At some point, using the arabesque importer (from targetted crawling), we
accidentially imported a bunch of files with wayback URLs that have 12-digit
timestamps, instead of the full canonical 14-digit timestamps.


## Prep (2021-11-04)

Download most recent file export:

    wget https://archive.org/download/fatcat_bulk_exports_2021-10-07/file_export.json.gz

Filter to files with problem of interest:

    zcat file_export.json.gz \
        | pv -l \
        | rg 'web.archive.org/web/\d{12}/' \
        | gzip \
        > files_20211007_shortts.json.gz
    # 111M 0:12:35

    zcat files_20211007_shortts.json.gz | wc -l
    # 7,935,009

    zcat files_20211007_shortts.json.gz | shuf -n10000 > files_20211007_shortts.10k_sample.json

Wow, this is a lot more than I thought!

There might also be some other short URL patterns, check for those:

    zcat file_export.json.gz \
        | pv -l \
        | rg 'web.archive.org/web/\d{1,11}/' \
        | gzip \
        > files_20211007_veryshortts.json.gz
    # skipped, mergine with below

    zcat file_export.json.gz \
        | rg 'web.archive.org/web/None/' \
        | pv -l \
        > /dev/null
    # 0.00  0:10:06 [0.00 /s]
    # whew, that pattern has been fixed it seems

    zcat file_export.json.gz | rg '/None/' | pv -l > /dev/null
    # 2.00  0:10:01 [3.33m/s]

    zcat file_export.json.gz \
        | rg 'web.archive.org/web/\d{13}/' \
        | pv -l \
        > /dev/null
    # 0.00  0:10:09 [0.00 /s]

Yes, 4-digit is a popular pattern as well, need to handle those:

    zcat file_export.json.gz \
        | pv -l \
        | rg 'web.archive.org/web/\d{4,12}/' \
        | gzip \
        > files_20211007_moreshortts.json.gz
    # 111M 0:13:22 [ 139k/s]

    zcat files_20211007_moreshortts.json.gz | wc -l

    zcat files_20211007_moreshortts.json.gz | shuf -n10000 > files_20211007_moreshortts.10k_sample.json
    # 9,958,854

## Fetch Complete URL

Want to export JSON like:

    file_entity
        [existing file entity]
    full_urls[]: list of Dicts[str,str]
        <short_url>: <full_url>
    status: str

Status one of:

- 'success-self': the file already has a fixed URL internally
- 'success-db': lookup URL against sandcrawler-db succeeded, and SHA1 matched
- 'success-cdx': CDX API lookup succeeded, and SHA1 matched
- 'fail-not-found': no matching CDX record found

Ran over a sample:

    cat files_20211007_shortts.10k_sample.json | ./fetch_full_cdx_ts.py > sample_out.json

    cat sample_out.json | jq .status | sort | uniq -c
          5 "fail-not-found"
        576 "success-api"
       7212 "success-db"
       2207 "success-self"

    head -n1000  | ./fetch_full_cdx_ts.py > sample_out.json

    zcat files_20211007_veryshortts.json.gz | head -n1000 | ./fetch_full_cdx_ts.py | jq .status | sort | uniq -c
          2 "fail-not-found"
        168 "success-api"
        208 "success-db"
        622 "success-self"

Investigating the "fail-not-found", they look like http/https URL
not-exact-matches.

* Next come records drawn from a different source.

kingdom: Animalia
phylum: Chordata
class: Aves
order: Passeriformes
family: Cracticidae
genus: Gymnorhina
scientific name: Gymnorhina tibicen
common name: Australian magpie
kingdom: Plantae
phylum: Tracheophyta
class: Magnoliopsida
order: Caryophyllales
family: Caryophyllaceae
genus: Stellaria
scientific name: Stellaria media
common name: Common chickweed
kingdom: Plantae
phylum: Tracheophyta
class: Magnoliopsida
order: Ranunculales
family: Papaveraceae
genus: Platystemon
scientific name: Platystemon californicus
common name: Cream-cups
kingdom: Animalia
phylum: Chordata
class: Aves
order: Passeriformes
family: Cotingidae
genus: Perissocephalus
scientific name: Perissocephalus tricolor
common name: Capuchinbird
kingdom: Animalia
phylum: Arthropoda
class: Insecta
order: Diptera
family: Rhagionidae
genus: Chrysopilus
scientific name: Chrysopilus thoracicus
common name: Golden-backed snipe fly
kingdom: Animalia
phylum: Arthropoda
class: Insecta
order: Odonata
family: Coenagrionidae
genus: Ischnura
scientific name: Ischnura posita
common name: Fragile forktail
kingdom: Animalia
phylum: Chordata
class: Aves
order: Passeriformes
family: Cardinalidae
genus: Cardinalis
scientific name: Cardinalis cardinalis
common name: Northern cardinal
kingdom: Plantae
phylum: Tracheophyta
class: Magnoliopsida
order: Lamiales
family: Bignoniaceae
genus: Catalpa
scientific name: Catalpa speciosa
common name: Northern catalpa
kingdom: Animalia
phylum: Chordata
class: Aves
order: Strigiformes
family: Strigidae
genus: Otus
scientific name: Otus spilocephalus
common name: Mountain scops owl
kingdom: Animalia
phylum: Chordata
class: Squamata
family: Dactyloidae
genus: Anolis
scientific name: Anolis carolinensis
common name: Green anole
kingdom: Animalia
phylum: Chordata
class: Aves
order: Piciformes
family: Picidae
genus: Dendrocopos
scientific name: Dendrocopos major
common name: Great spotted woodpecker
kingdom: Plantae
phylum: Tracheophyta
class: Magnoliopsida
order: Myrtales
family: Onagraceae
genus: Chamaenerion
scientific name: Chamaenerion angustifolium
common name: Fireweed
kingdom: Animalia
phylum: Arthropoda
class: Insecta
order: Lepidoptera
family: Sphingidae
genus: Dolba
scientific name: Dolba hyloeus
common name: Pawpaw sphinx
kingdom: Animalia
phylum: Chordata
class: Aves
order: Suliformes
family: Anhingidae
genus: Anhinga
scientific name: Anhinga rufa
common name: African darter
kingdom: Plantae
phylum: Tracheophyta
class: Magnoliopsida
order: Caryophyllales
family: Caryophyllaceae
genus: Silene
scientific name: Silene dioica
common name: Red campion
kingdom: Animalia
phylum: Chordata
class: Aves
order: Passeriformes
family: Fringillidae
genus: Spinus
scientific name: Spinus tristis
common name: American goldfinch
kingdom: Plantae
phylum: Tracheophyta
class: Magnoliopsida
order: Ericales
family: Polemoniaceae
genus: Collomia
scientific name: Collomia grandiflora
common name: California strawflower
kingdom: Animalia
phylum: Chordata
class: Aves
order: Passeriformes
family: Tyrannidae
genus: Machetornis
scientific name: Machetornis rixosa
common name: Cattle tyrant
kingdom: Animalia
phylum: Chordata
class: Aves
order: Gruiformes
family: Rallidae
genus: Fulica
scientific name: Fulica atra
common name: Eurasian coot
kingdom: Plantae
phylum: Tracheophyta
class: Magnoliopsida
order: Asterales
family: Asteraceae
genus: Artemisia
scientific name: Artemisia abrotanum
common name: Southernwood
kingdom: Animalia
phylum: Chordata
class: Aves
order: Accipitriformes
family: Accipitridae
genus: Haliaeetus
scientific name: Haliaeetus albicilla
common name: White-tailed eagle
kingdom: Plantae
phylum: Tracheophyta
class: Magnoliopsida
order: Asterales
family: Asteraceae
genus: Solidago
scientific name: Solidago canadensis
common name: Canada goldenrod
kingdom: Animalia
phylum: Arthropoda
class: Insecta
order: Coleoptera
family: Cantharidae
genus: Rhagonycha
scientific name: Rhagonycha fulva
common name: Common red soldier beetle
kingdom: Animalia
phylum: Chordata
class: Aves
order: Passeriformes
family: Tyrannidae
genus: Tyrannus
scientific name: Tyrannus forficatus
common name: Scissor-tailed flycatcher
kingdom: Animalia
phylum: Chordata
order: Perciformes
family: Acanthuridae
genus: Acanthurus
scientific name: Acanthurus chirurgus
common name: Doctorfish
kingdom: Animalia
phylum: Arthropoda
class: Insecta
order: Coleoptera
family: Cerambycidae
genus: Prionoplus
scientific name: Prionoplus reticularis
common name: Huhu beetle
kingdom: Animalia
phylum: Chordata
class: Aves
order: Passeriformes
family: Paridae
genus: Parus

Going to put off handling these for now because it is a
small fraction and more delicate.

Again with the broader set:

    cat files_20211007_moreshortts.10k_sample.json | ./fetch_full_cdx_ts.py > sample_out.json

    cat sample_out.json | jq .status | sort | uniq -c
          9 "fail-not-found"
        781 "success-api"
       6175 "success-db"
       3035 "success-self"


## Cleanup Process

Other possible cleanups to run at the same time, which would not require
external requests or other context:

- URL has ://archive.org/ link with rel=repository => rel=archive
- mimetype is bogus => clean mimetype
- bogus file => set some new extra field, like scope=stub or scope=partial (?)

It looks like the rel swap is already implemented in `generic_file_cleanups()`.
From sampling it seems like the mimetype issue is pretty small, so not going to
bite that off now. The "bogus file" issue requires thought, so also skipping.

## Commands

Running with 8x parallelism to not break things; expecting some errors along
the way, may need to add handlers for connection errors etc:

    zcat files_20211007_moreshortts.json.gz \
        | parallel -j8 --linebuffer --round-robin --pipe ./fetch_full_cdx_ts.py \
        | pv -l \
        | gzip \
        > files_20211007_moreshortts.fetched.json.gz

At 300 records/sec, this should take around 9-10 hours to process.